Lenteur des pas
Mais quel est ce poids qui ralentit maintenant mon pas. Je n'ai plus de mur, qu'un horizon lointain qui apaise le regard. Plus aucune contrainte ne vient du premier nid clos, alors que se passe-t-il encore.
Dans ma terre nouvelle il y a comme une lise piégeant ce qui passe. Pourquoi tant de mal sur la terre, la nouvelle serait-elle pire que l'ancienne. Comment ferais-je pousser mes fleurs si fragiles si je ne trouve pas le ver qui hante sous le sol le coin de leurs racines. Est-il possible qu'il se passe quelque chose que j'ignore. Comment retrouver des certitudes qui font avancer alors que les coups pleuvent comme jamais. Mais suis-je la seule à les recevoir, quelle entité dois-je prier pour qu'il en soit ainsi.
Il faut que je déploie largement mes ailes pour les poser en bouclier sur les pousses vertes. Elles seront privées de la pluie nourricière de l'été mais je les protègerai. Les fleurs pousseront, chétives, malingres, sans soleil et sans eau, mais elles grandiront un peu au moins. Il faut que je sauve leurs pétales même si je dois faire pâlir un peu leurs couleurs.
Qu'ai-je d'autre comme solution de toute façon. Je ne sais pas, je n'arrive pas à faire sauter la couche de mauvais sucre brûlé.
C'est la jeune herbe en moi qui brûle. L'enfant aux mille misères qui accompagne. Il s'est réveillé. Il ne saurait aimer tant qu'il n'aura pas une liberté consciente de haïr l'autre côté du pont.
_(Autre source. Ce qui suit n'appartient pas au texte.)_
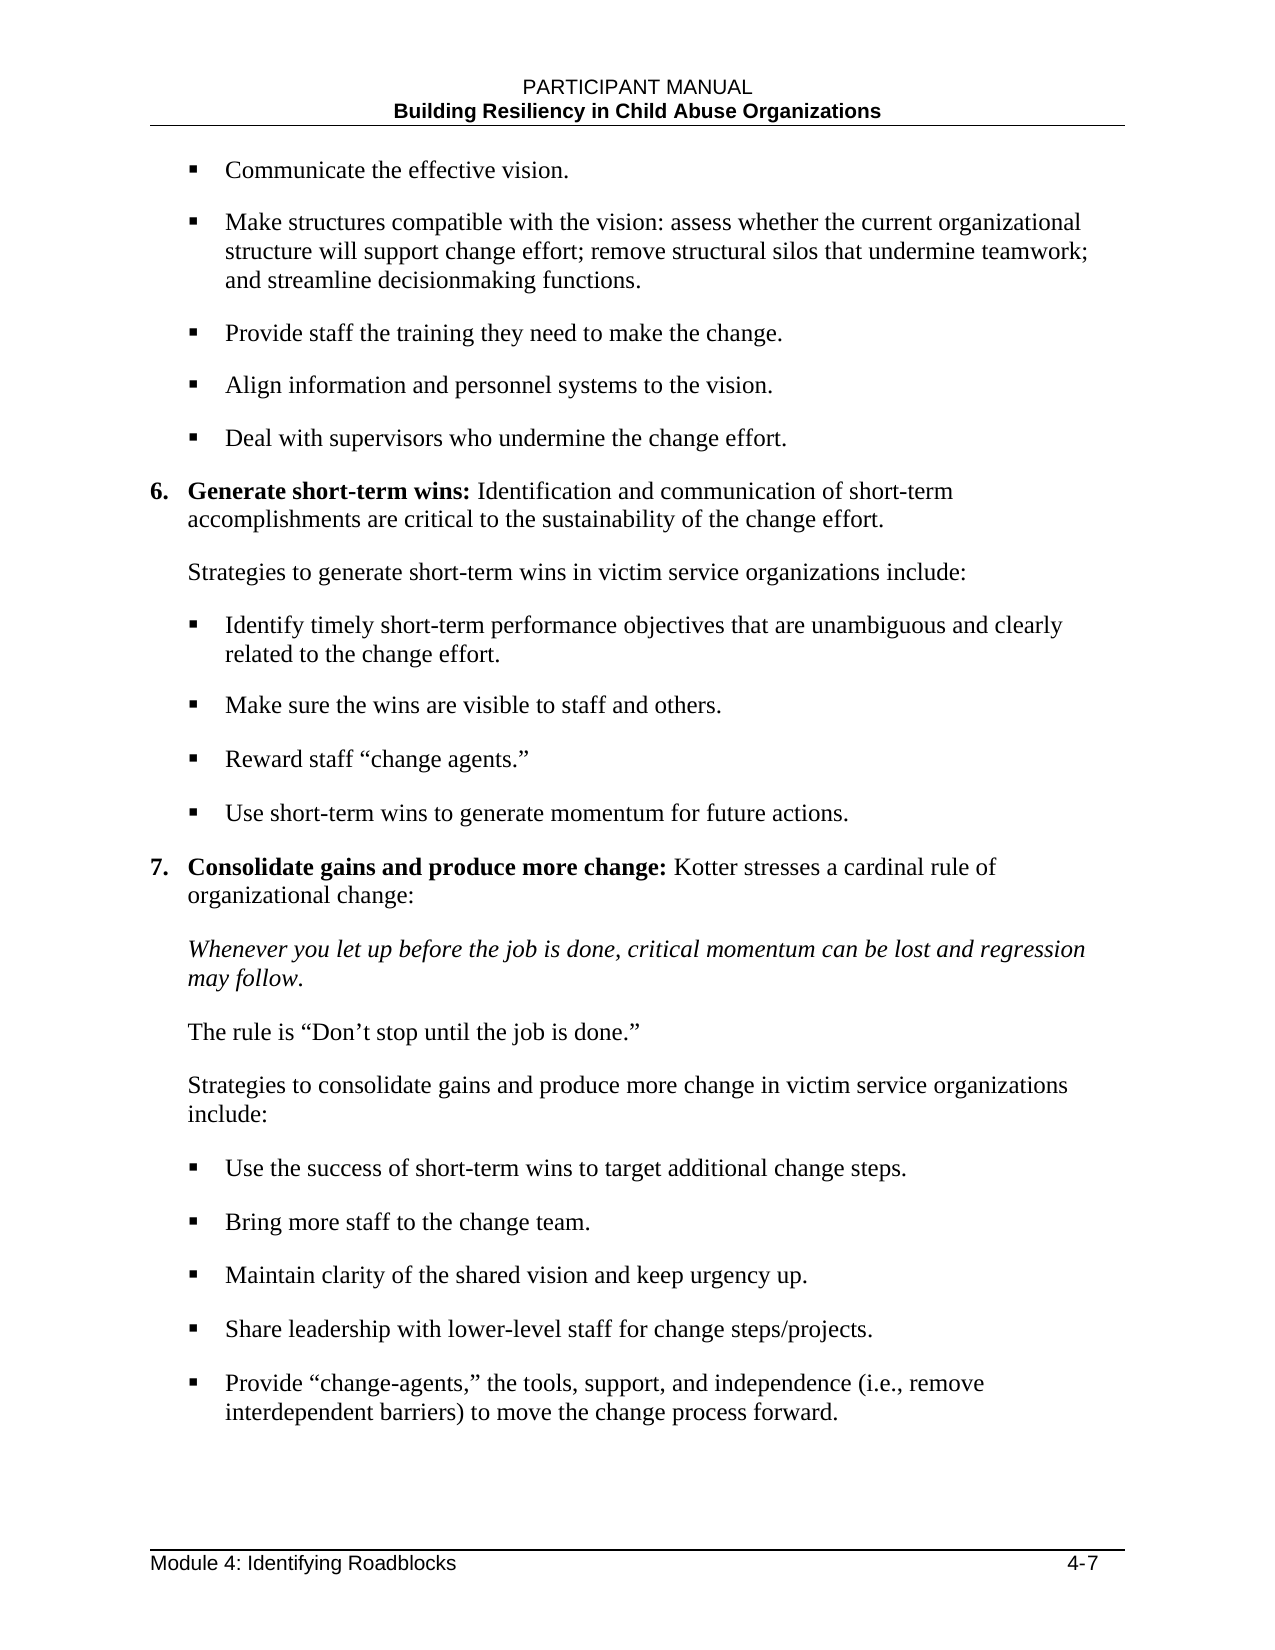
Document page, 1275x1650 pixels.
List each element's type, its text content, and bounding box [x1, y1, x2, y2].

Je crois savoir aujourd'hui vivre avec mes blessures, invisibles. J'essaie du moins. Je m'arrange avec elles et y puisent aussi ma force parfois. Mes terres dévastées reçoivent aussi les rayons du soleil, seulement ils peuvent me consumer par instant tant je cherche à créer de calme, défendant contre moi-même une sérénité acquise si chèrement. Mais ce ne sont là que les turbulences de ma sensibilité. Pourtant, c'est si fort. À chaque remous je crains de ne pouvoir rejoindre la rive, et la rejoins toujours finalement, mais là…Là est encore un passage, comme un autre, difficile c'est certain. Mais le temps fera à l'affaire évidemment. L'envie d'écrire, parce que de dire, mais l'écoute n'existe pas, pas pour le désir de crier une souffrance illégitime aux yeux d'autres. J'ai tenté de me livrer un peu, rien ne me fera poser des mots clairs, ni ici, ni ailleurs. Mais qu'importe, j'attrape ma douleur pour en faire un modelage, et l'œuvre achevée trônera parmi d'autres, belle et définitive. Mais si le travail est acharné, la matière est difficile et il me faut sculpter dans le temps.
Que de claques je prends, que de retours à la réalité. Je ne sais pas les mots convenant à la chose. Cette chose qui mine n'est pas plus chose qu'être, vivant ou fantôme. Un sentiment étrange qui plombe mes pas posés un à un, dans la brume. Je cherche un chemin tendant les mains vers le vide. La route ne se dessine pas, le silence me baigne, de nuit noire ou crépuscule voilé, la moiteur m'envahit.
C'est ma chance, l'œuvre se dégrossit.